Global IDs Sensitive Data Discovery

Global IDs offers data discovery and classification as part of DEEP, its Data Ecosystem Evolution Platform. It thereby provides sensitive data discovery and compliance with regulations such as GDPR and CCPA. Four primary capabilities are provided: discovering sensitive data in general, scanning for data associated with a particular individual, locating individuals from an address (a CCPA-specific capability), and creating privacy reports that prove compliance. A number of other relevant capabilities, such as data lineage, are available, as are enterprise-wide visualisations of your entire sensitive data landscape. What’s more, as a Global IDs product, it has been designed to do all of this at scale, regardless of the size of your ecosystem.

The product supports a wide range of data sources and file formats, as you would expect from a product designed to support large and therefore often highly varied ecosystems. In particular, it provides support for both relational and NoSQL databases, the latter most notably including MongoDB and Cassandra but, in principle, any data source that can be resolved into a columnar structure. Mainframes are also supported, as is Amazon S3, while unstructured support extends to text files and emails.

For sensitive data discovery, Global IDs leverages its data profiling, classification, and lineage capabilities, as seen in Figure 1. In turn, this process identifies personal data as well as the individual that it corresponds to. For data classification, the product heavily (and increasingly) leverages semantic tagging and machine learning to identify columns and tables containing sensitive data, backed up by more traditional methods such as rule and pattern-based matching. The idea is that it will look at each field holistically – including both associated metadata and the values of the data itself – and make a classification recommendation, which can either
be accepted or rejected. Either way, this user feedback will be incorporated into its underlying model, enabling it to automatically adjust to your system and become more accurate over time.

Fig 1 – Global IDs data classification

This is particularly relevant given the size of ecosystem that Global IDs will generally be working with: with such a large system, creating appropriate classification rules and keeping them up to date will be difficult and time consuming. Automating this process is therefore highly valuable. Notably, Global IDs also leverages disambiguation and validation as part of its process for discovering personal data, which can help to eliminate false associations.

Fig 2 – A data privacy report in Global IDs

In addition to the discovery of sensitive data, Global IDs also allows you to search for and track all personal information related to a specific individual within your system, going so far as to create a data privacy report to that effect, as shown in Figure 2. The reports themselves can be produced and accessed through a privacy dashboard, with any sensitive values contained therein masked automatically. They are highly useful for addressing Data Subject Access Requests (DSAR), and particularly impressive when you consider the scale that the product operates on: across a large, possibly pan-global data ecosystem, it is likely that data relating to an individual will end up distributed far and wide across your system. Global IDs allows you to reconsolidate that information by providing a centralised view of it.

As an extension to the above, the platform is designed to help you create a comprehensive view of your (sensitive) data landscape.
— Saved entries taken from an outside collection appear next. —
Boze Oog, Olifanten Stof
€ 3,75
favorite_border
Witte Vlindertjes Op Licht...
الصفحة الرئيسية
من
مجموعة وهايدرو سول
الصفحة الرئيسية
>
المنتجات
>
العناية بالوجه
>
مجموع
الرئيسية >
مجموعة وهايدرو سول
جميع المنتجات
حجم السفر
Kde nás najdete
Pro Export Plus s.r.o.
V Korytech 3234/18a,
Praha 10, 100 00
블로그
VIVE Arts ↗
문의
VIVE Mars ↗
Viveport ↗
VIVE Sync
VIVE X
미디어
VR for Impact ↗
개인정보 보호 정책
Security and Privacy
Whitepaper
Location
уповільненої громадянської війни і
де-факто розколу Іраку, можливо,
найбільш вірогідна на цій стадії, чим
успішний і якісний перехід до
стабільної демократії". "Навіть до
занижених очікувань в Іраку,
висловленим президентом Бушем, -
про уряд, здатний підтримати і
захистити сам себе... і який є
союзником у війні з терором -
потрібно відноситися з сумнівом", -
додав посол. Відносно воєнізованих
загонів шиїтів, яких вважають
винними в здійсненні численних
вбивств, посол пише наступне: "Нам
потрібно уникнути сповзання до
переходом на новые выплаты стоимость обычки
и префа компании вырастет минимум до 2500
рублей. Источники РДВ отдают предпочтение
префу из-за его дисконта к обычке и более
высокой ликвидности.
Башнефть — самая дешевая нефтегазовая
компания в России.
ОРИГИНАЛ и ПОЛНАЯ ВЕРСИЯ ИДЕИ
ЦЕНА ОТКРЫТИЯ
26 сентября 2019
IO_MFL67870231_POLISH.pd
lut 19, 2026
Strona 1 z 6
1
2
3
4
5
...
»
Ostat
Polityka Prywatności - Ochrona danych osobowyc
This includes the creation of privacy domains (which is to say, types of personal information), as well “semantic objects” that consist of multiple such domains. These objects can then be treated as singular entities for the purposes of, say, search, allowing you to locate specific groupings of personal information across your enterprise.

The product also provides full data traceability and data lineage, allowing you to see where a given individual’s data is being used within your system. It does this by generating hypotheses regarding where said data is being (or has been) used, based on both human and machine input. It is thus able to recommend probable flows that can be confirmed or rejected by your users by validating them against your actual system. Further complementary capabilities, such as data masking, are provided through partnerships.

Fig 3 – Global regulation and enforcement view in Global IDs

Finally, to aid in understanding the geography of regulations like GDPR, Global IDs provides an interactive map of the world that displays each country alongside the regulations that apply there. For the USA specifically, there is a separate map that does the same on a state-by-state basis. The first of these views is shown in Figure 3.

The foremost reason to use Global IDs is its capacity to operate at extremely large scales. As with many of the spaces it operates in, there are few, if any, vendors that can compete in this regard. Global IDs is able to operate on huge numbers of data sources, which may themselves be geographically distributed, and not only locate personal data across these sources, but associate that data to a specific individual (who can then be searched for to return this data) and locate where in your system it is being used. These are essential capabilities for GDPR compliance – suppose a customer asks, as is their right, for all of the information you are storing on them – and without Global IDs you will be hard pressed to provide them at such scales. Moreover, it is worth noting that privacy regulation requires both compliance and convincing proof of said compliance. Global IDs’ reporting functionality can be instrumental for the latter.

Global IDs also supports a much broader range of data sources than many competing products in the space, including mainframes, relational databases, multiple types of NoSQL, S3, and others. This is a notable capability in a space which, for the most part, has very limited database support. Although support for one or two of these ranges of technology is common, supporting all of them within a single product is much less so.

The Bottom Line

If you need sensitive data discovery at very large scale, Global IDs should be your first port of call. Even at somewhat less extreme scale, it is well worth looking at.